### Exercise A
According to the soybean planting-depth text, how deep should soybeans be planted under most conditions?
### Exercise B
Rewrite the stretch of the soybean planting-depth text from "Soybean seed is" through "to delay emergence.", changing "drills" to "air seeders".
### Exercise C
Resume the soybean planting-depth text after its last sentence and carry it further.

### Study text
Soybean seed is very sensitive to planting depth, so producers need to be careful and get their crop off to a good start. Planting depth surveys revealed that only 20 percent of the fields planted with drills were planted at or near the intended depth. An even bigger concern is that in 68 percent of the fields, the seed was planted too deep, a condition known to delay emergence.

Under most conditions, soybeans should be planted between 1 and 1.5 inches deep. As a general rule, plant at the shallower end of the range under the following conditions:

  • Early planting
  • High residue conditions
  • Fine-textured soils
  • Moist soils

Planting at the deeper end of the range is recommended under the following conditions:

  • Late planting
  • Coarse-textured soils
  • Dry soils

Soybean seed can be planted up to 2 inches deep in sandy soils.

Adequate soil moisture is the most important factor affecting soybean germination. The seed must imbibe (take-in) 50 percent of its weight in moisture in order for the germination process to begin and remain above 20 percent after the seed swells and the seed coat splits. This is why agronomists recommend planting soybeans into at least 0.5 inch of moist soil. This may require planting deeper than 1.5 inches under dry soil conditions. If you must plant deeper than 1.5 inches in order to place the seed into uniform moisture, make sure the variety has an excellent emergence score or long hypocotyl.

Also, consider seed size when deciding how deep to plant. Large seed contains more stored energy and should be able to emerge from greater depths than small seed. This is true when large seed is planted in coarse-textured soils. However, the larger cotyledons on large seed are more difficult to pull through a soil crust, so plant large seed shallower when planting into soils prone to crusting.

Planters typically provide better depth control than drills or air seeders. However, depth control on drills and air seeders equipped with gauge wheels mounted on single disk openers can be greatly improved. A cheap and effective option is to reconfigure the planting units on drills or air seeders set up on 7.5-inch rows so that none of the gauge wheels run over the old corn row. This procedure is discussed in more detail in the Michigan State University Extension article, “Reconfiguring planting units on no-till drills to improve soybean planting performance.”

### Given entries

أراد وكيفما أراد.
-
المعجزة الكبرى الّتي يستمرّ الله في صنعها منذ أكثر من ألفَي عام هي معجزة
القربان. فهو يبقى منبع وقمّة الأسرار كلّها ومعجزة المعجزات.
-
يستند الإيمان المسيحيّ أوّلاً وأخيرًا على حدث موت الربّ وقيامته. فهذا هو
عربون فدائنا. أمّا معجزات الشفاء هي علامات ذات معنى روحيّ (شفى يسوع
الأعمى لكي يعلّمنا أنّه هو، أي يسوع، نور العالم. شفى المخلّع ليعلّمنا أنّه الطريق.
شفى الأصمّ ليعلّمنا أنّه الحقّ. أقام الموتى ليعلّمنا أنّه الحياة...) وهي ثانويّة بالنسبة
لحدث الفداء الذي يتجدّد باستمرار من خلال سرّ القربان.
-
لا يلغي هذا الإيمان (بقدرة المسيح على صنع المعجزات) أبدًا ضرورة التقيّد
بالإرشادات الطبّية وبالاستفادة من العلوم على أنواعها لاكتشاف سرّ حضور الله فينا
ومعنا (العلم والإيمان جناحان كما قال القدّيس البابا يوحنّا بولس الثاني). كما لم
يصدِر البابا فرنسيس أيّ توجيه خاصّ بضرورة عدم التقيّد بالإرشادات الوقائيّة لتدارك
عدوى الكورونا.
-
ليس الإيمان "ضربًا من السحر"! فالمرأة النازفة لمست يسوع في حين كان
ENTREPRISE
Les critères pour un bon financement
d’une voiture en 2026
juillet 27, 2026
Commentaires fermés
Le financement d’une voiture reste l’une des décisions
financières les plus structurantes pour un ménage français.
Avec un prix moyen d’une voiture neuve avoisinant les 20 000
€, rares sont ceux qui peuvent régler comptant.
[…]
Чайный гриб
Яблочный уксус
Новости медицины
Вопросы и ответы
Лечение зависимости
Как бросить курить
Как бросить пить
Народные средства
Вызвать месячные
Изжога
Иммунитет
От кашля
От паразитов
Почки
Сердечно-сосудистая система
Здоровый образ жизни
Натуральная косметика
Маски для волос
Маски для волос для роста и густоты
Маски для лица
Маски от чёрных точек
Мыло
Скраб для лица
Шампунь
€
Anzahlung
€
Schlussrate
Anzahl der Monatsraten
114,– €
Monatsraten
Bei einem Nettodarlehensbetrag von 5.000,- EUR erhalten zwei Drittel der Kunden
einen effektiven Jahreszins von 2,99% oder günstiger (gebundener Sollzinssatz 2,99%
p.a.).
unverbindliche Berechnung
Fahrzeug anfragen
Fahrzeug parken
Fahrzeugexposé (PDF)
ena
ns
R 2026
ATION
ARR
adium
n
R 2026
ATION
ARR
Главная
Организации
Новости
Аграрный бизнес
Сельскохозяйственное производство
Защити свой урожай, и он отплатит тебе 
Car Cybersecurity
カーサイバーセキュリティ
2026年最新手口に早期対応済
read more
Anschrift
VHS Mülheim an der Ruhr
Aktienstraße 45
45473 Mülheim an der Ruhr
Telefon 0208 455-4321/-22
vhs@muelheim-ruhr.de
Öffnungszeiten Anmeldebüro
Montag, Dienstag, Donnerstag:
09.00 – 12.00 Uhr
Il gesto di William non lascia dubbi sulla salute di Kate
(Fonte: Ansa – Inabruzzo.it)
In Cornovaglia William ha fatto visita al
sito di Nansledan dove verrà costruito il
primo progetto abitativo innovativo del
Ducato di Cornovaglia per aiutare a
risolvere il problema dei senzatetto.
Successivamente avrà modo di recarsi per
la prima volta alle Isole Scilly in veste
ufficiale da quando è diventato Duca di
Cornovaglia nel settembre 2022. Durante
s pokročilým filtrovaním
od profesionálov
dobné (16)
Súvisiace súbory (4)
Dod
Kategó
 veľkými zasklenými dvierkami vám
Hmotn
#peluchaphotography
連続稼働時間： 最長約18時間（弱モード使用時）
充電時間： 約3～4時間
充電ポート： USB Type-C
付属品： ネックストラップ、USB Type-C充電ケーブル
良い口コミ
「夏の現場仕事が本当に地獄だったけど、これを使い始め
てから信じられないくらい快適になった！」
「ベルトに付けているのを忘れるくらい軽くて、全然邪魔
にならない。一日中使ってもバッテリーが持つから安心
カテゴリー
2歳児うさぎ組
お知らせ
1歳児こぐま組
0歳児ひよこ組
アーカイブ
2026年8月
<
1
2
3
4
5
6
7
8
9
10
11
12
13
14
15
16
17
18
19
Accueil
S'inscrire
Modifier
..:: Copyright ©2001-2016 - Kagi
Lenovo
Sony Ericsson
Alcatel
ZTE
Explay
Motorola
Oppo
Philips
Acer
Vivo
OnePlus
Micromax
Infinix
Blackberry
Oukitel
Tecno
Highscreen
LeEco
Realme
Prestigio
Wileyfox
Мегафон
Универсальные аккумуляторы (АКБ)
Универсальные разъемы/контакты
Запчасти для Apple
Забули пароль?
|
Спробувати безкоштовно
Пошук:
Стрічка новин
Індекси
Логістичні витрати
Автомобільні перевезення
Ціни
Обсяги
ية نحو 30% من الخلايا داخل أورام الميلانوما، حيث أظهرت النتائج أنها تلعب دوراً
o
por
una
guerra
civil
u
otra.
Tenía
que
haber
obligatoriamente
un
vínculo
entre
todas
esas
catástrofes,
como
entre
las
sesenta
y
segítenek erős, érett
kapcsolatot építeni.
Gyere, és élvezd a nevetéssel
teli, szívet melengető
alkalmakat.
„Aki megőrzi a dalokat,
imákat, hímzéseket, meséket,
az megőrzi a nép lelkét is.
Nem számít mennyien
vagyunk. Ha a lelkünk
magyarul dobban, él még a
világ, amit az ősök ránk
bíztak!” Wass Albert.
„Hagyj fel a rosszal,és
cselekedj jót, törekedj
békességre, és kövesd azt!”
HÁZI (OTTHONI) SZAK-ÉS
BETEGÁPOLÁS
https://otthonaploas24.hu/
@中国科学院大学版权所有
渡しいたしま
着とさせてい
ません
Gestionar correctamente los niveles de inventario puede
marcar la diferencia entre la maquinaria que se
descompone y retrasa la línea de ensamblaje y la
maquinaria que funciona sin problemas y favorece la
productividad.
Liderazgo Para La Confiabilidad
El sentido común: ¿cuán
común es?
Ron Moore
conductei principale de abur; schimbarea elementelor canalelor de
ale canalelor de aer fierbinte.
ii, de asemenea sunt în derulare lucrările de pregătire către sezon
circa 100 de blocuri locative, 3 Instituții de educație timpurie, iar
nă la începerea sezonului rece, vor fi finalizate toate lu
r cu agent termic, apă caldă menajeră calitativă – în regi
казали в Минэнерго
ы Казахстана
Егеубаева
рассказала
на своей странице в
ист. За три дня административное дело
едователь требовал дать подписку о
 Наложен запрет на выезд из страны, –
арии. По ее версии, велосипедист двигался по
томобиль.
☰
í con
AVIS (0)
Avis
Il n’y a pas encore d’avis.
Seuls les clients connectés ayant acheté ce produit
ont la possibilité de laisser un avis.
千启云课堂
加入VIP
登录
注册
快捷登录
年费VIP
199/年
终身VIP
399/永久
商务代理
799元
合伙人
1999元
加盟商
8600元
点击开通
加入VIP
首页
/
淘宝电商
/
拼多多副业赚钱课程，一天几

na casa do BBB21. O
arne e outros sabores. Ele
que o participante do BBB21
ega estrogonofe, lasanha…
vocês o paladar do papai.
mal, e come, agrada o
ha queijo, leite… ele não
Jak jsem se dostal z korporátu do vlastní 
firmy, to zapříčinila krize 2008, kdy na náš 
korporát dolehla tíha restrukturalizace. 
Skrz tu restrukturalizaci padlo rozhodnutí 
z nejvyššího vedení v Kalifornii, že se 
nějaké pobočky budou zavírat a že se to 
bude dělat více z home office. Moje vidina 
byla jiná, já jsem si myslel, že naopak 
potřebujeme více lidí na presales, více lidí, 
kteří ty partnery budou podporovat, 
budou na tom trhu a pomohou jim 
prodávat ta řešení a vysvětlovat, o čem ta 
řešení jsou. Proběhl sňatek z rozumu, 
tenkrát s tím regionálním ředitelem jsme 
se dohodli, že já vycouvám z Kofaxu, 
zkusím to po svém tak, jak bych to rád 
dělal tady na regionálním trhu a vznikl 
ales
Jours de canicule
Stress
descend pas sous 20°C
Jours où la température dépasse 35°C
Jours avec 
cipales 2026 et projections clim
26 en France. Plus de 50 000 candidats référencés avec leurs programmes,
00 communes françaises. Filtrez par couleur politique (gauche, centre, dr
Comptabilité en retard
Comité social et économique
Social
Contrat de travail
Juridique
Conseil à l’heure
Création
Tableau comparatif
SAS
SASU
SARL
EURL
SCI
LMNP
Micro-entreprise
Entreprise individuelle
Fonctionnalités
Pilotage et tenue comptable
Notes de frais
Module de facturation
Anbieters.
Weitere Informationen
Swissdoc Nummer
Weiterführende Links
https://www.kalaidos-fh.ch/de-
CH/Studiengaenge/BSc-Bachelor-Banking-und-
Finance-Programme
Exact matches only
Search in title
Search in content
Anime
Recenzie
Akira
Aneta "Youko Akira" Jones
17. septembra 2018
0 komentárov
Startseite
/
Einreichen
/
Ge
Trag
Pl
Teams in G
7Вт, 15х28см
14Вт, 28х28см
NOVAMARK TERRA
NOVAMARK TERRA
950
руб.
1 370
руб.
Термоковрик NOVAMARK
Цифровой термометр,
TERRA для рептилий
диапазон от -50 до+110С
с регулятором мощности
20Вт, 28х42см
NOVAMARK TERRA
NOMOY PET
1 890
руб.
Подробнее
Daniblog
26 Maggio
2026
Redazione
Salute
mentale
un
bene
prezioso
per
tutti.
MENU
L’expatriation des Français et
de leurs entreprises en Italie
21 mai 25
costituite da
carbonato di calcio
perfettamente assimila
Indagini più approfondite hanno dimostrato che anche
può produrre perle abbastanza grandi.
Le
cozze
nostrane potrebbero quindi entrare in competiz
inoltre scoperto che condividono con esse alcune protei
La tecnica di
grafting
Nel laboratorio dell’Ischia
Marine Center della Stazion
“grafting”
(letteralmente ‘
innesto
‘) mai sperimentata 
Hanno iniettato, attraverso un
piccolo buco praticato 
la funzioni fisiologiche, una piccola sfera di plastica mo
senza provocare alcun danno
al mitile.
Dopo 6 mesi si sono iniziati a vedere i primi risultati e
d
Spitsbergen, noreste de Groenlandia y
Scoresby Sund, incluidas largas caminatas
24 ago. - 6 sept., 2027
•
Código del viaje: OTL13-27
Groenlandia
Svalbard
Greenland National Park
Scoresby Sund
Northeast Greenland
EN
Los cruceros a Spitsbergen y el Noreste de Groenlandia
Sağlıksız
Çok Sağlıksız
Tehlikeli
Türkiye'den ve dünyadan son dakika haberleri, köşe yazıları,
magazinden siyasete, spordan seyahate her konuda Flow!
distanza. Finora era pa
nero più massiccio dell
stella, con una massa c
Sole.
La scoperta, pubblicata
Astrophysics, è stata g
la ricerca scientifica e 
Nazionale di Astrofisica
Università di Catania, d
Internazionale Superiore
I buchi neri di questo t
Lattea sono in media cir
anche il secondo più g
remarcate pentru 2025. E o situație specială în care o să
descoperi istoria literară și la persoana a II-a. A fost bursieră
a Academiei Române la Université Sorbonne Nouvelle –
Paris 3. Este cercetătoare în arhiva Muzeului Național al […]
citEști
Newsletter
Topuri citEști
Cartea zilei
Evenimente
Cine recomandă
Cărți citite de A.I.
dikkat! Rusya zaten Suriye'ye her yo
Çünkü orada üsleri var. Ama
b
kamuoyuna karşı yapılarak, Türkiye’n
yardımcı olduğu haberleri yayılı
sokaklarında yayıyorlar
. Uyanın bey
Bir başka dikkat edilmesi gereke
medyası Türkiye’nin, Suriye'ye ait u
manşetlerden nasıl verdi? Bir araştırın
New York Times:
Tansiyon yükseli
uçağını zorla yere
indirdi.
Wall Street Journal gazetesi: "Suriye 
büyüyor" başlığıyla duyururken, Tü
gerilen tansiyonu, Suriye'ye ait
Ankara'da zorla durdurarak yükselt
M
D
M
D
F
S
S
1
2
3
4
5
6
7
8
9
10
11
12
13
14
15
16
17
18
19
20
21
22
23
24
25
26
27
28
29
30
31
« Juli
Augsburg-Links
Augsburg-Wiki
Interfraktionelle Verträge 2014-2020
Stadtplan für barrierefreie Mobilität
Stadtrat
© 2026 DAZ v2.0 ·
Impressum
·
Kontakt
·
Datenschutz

### Answer section A
Between 1 and 1.5 inches deep.

### Answer section B
Soybean seed is very sensitive to planting depth, so producers need to be careful and get their crop off to a good start. Planting depth surveys revealed that only 20 percent of the fields planted with air seeders were planted at or near the intended depth. An even bigger concern is that in 68 percent of the fields, the seed was planted too deep, a condition known to delay emergence.

### Answer section C
Taking time to check planting depth is important regardless of the planting equipment used. I visited a field where a planter had failed to place the seed at the correct depth. The units mounted to the center frame of the planter placed the seed at 1.5 inches deep and into moisture while the units mounted to the outer wings planted the seed 1 inch deep and into dry or marginal moisture conditions. The shallower seed emerged two weeks later than the deeper seed and yielded 1.6 bushels per acre less.

Last spring, I visited a sandy field of drilled soybeans that were emerging slowly and unevenly. In this case, most of the seed was planted too deep (see photo). The two plants on the left were planted at least 1 inch deeper than the emerged plants on the right and the seed was placed about 3 inches deep. The variety had an excellent emergence rating and many of the plants were able to finally emerge, but with lower energy reserves and vigor than the plants that were planted at the correct depth.


Adjust your soybean planting equipment as soil and crop residue conditions change and dig up seed frequently to verify that it is placed at the intended depth and into at least 0.5 inch of moist soil.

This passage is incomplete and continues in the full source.